Last May, I wrote a column about a general manager (GM) who received executive coaching and whose experience led to a scaling of the coaching program for his division.
Phillips 66 hired Chris Coffey, a Marshall Goldsmith Stakeholder Centered Coach, to work with the GM in its marketing division in Houston. Employees viewed the GM as an intense, difficult-to-approach, results-oriented person; a highly knowledgeable but impatient individual; and someone who was resistant to sharing his knowledge to help others perform more effectively.
Through the coaching process, the GM committed to "improving collaboration to enhance business performance" and "sharing knowledge and expertise with others."
His action plan focused on specific behaviors such as asking good questions and being open-minded, listen authentically and fully to other people's ideas," "build off of others' ideas before giving your own or rebutting their suggestions" and "be a thinking partner instead of a critic."
The process was so successful the GM, with HR support, launched a pilot project for his division of 205 marketing employees. Coffey redesigned the coaching process to have a group-based focus instead of an individual one.
Twenty-nine marketing managers (two GMs, nine of their direct reports and 18 managers) had two goals: "Become a better coach and mentor to direct reports," and "Help the managers below them become better coaches and managers to their direct reports."

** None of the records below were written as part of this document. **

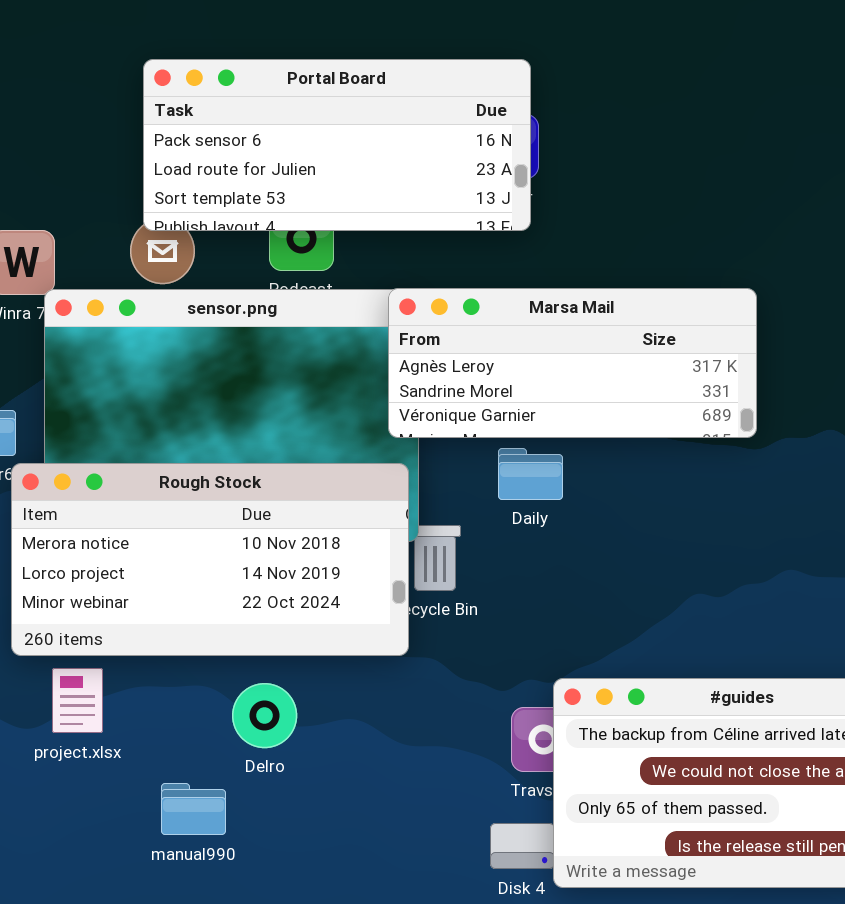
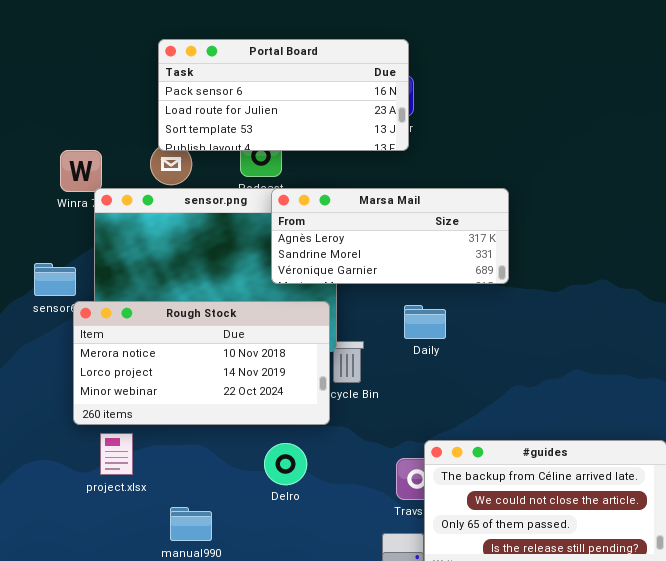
Marsa Mail: [388,288,757,438] -> [271,188,509,284], moved
Daily: [498,448,563,500] -> [404,305,446,339], moved
Delro: [232,683,297,748] -> [264,443,307,485], moved

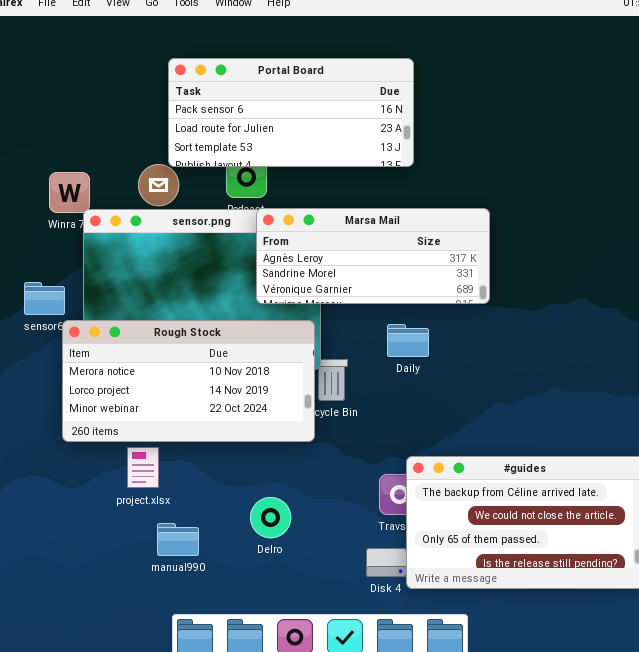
Portal Board: [158,39,409,151] -> [168,58,414,167], moved
project.xlsx: [100,433,133,475] -> [127,447,159,488], moved
Delro: [264,443,307,485] -> [250,497,291,538], moved

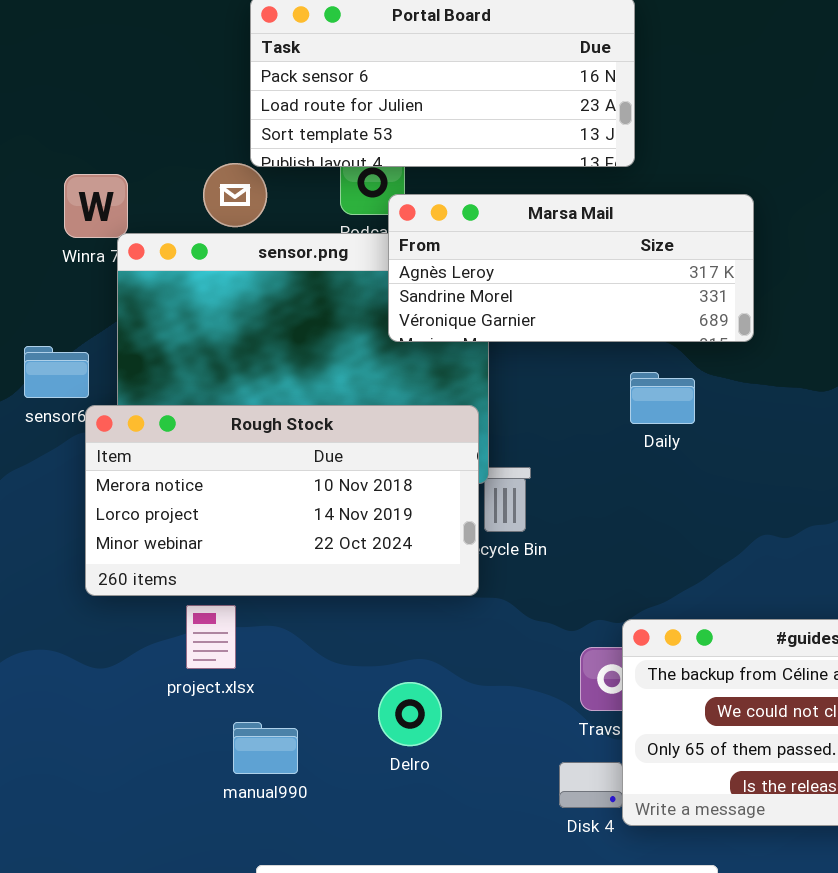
Marsa Mail: [256,208,490,304] -> [388,194,754,342], moved
Daily: [387,324,429,357] -> [630,372,695,424], moved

The results were extraordinary. After six months, a survey of division employees revealed that 86 percent felt their managers had become better coaches and mentors. After another six months, a second survey was conducted to determine if progress had been sustained. Nearly all employees surveyed said "yes." And this was despite major organizational changes in the division during this time.

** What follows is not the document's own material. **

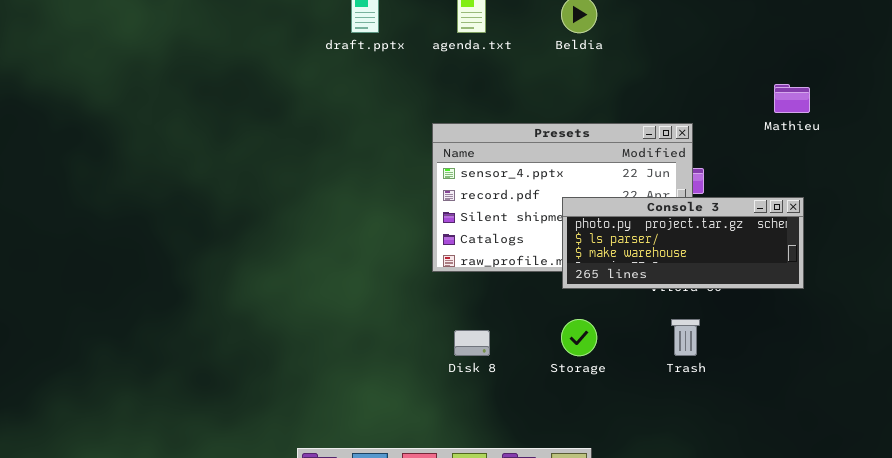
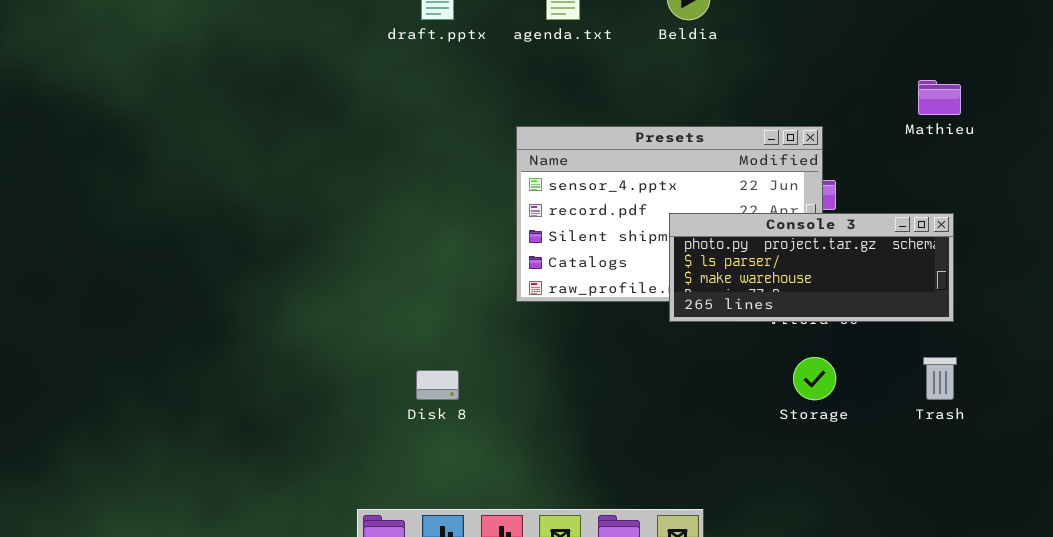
Storage: [561,319,597,356] -> [793,357,836,400], moved
Trash: [671,319,700,356] -> [923,357,957,400], moved
Disk 8: [454,330,490,356] -> [416,370,459,400], moved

According to a Phillips 66 HR business partner, "Although this wasn't an HR idea, we agreed to support it provided there were good metrics to measure its effectiveness."

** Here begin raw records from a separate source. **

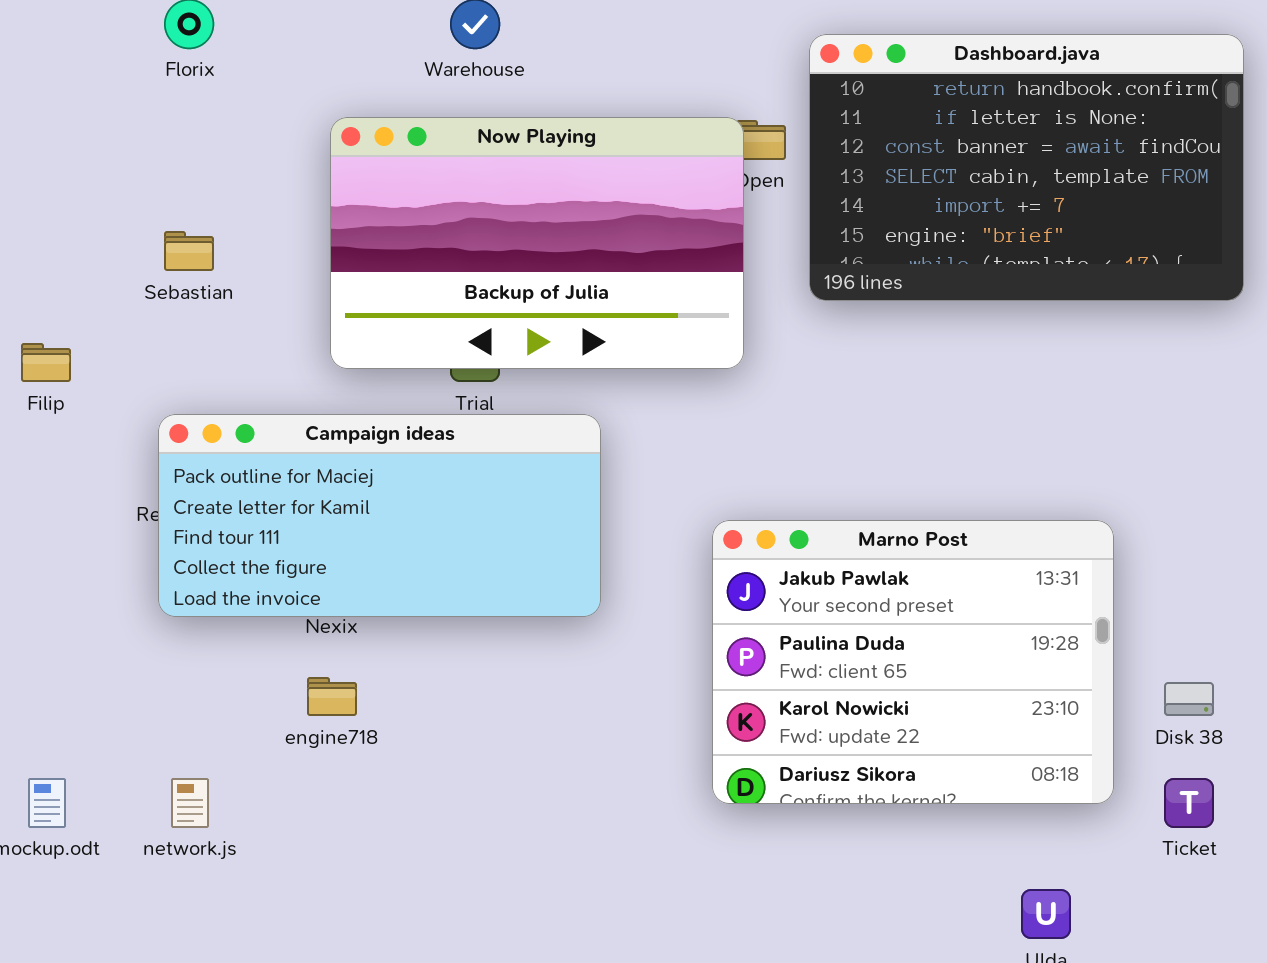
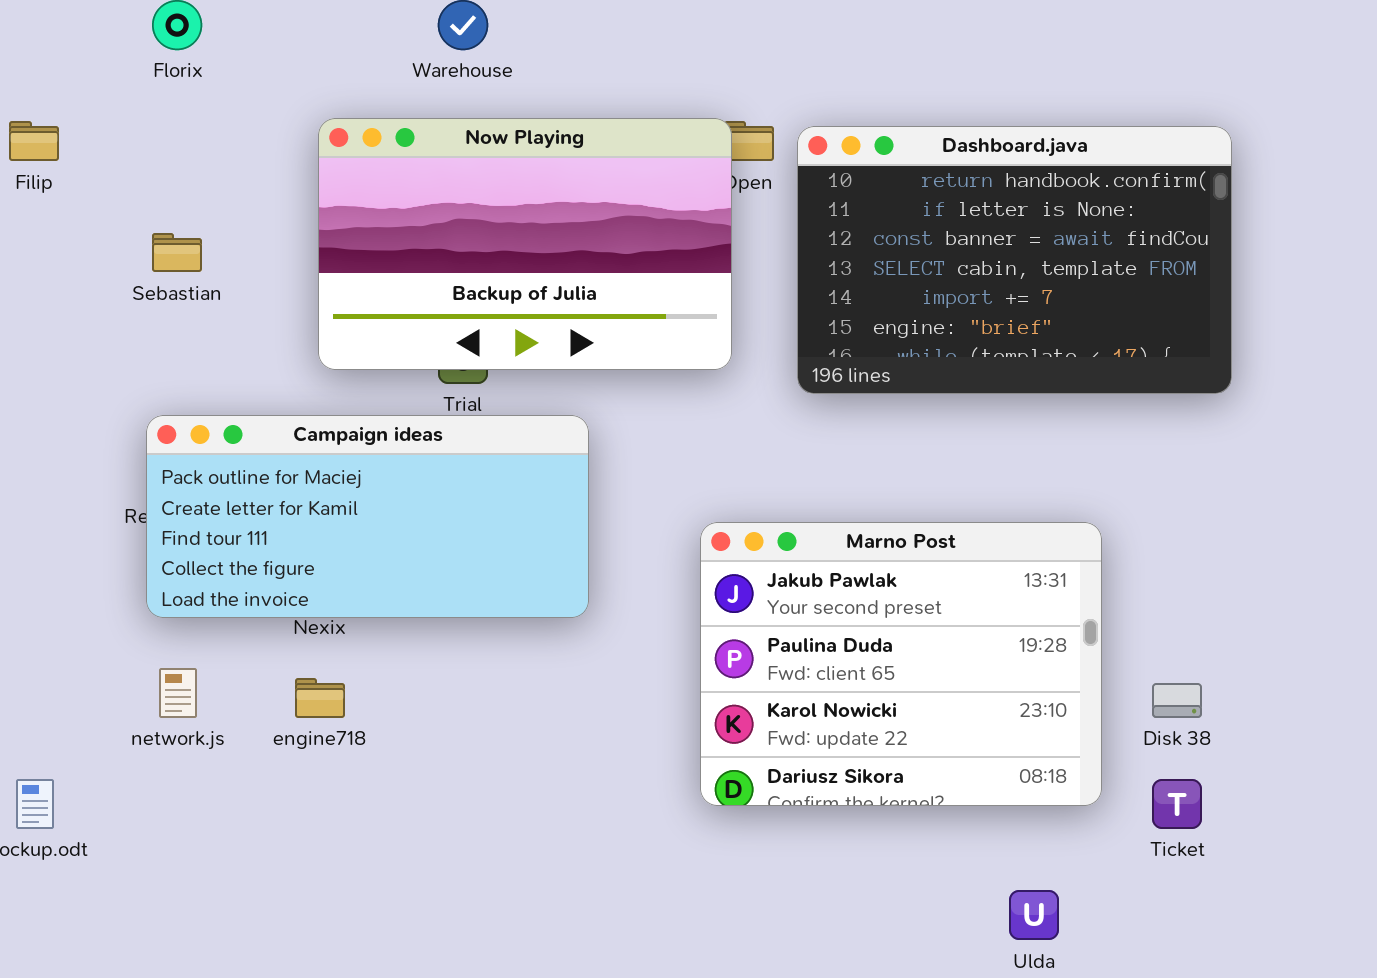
Dashboard.java: [809,34,1244,301] -> [797,126,1232,394], moved
Filip: [21,343,71,382] -> [9,121,59,161], moved
network.js: [171,778,209,828] -> [159,668,197,718], moved

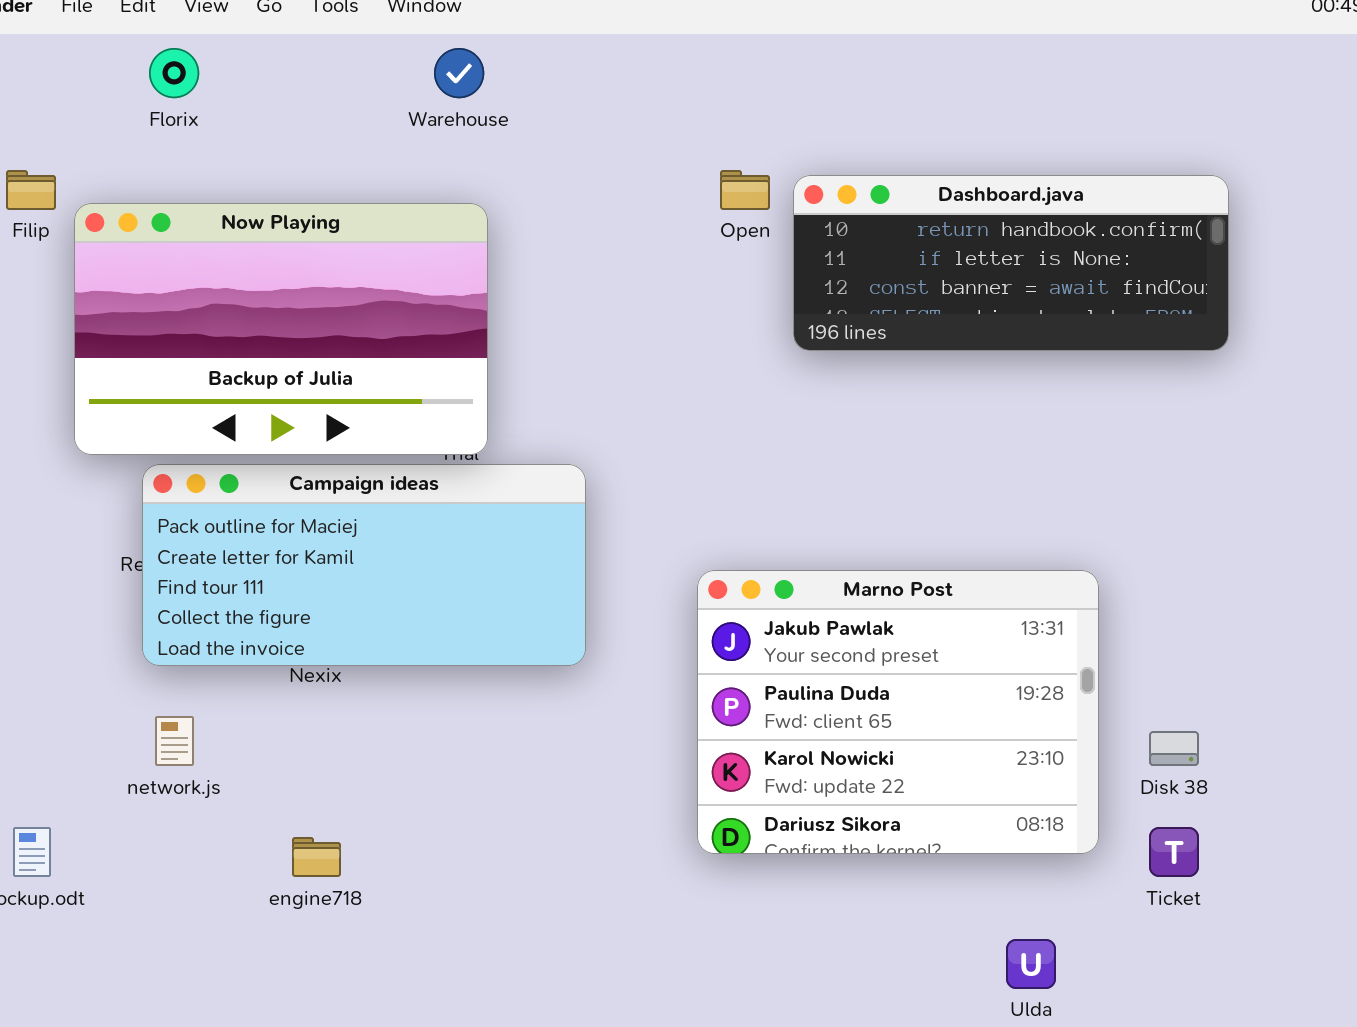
Now Playing: [318,118,732,370] -> [74,203,488,455], moved
Dashboard.java: [797,126,1232,394] -> [793,175,1229,351], resized
engine718: [295,678,345,718] -> [292,837,341,877], moved

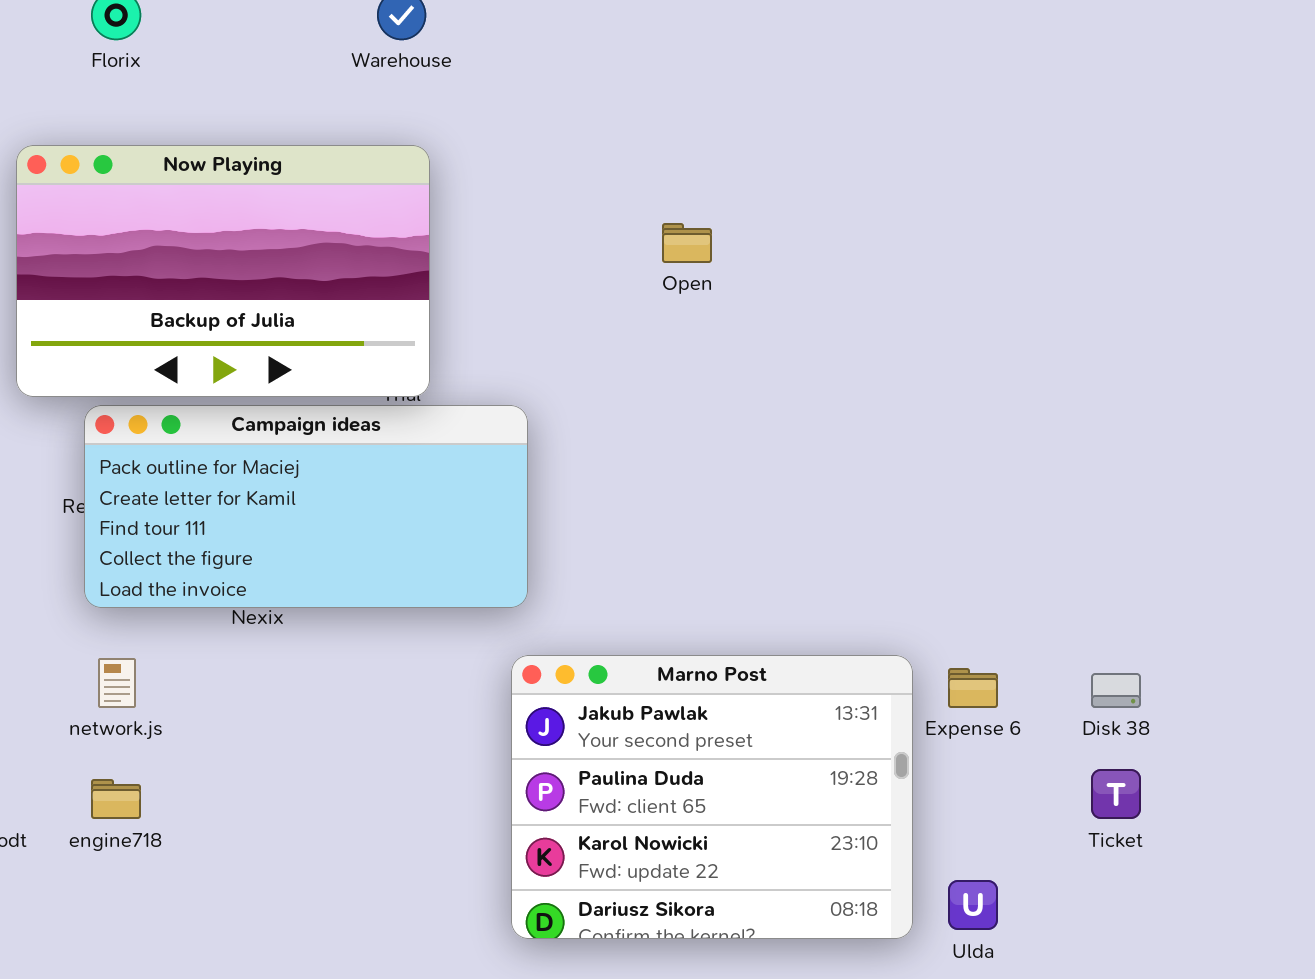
Open: [720,170,770,210] -> [662,223,712,263], moved
Dashboard.java: [793,175,1229,351] -> none, closed
Marno Post: [697,570,1099,854] -> [511,655,913,939], moved
engine718: [292,837,341,877] -> [91,779,141,819], moved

The metrics included using an anonymous survey to ask employees, "How satisfied are you with your manager as a coach and mentor?"
Overall satisfaction went up from 86 percent in the first survey to 97 percent in the second. Employee ratings of their manager went up from 46 percent highly satisfied to 53 percent highly satisfied.
The survey asked, "Did your manager discuss and share with you his or her stated goal?" 93 percent of direct reports said yes on the first survey and 94 percent said yes on second.
The survey also asked, "To what extent has your manager followed up with you?" On the first survey, 36 percent of direct reports said their manager had consistently and periodically followed up. In the second survey, this number increased to 58 percent. Another 23 percent said there'd been some follow-up.
According to Coffey, a key to this project's success was managers communicating their goal, asking for employees' help in achieving it, and following up. "In order not only to change management behavior but to change employee perception of behavior, the manager must have the humility and the courage to share the goal and solicit candid feedback and feedforward [improvement suggestions]. These managers had that humility and courage. They also demonstrated discipline in the follow-up and follow-through process."
The GM added, "From the coaching, I learned that not only did I have plenty of room to grow and improve as a leader, so did everyone else. I'm grateful for HR's support since we've now be able to scale these benefits throughout the division."
This account shows the value of HR and management partnering on leadership initiatives. Although this initiative did not come from HR, it didn't prevent it from being developed, supported and evaluated by HR.
The lesson is simple and straightforward: Look for ways to collaborate with management to create better leaders. In my experience, including as a former employment law litigator, it achieves the ultimate win-win-win: great culture, desirable business results, and staying out of court.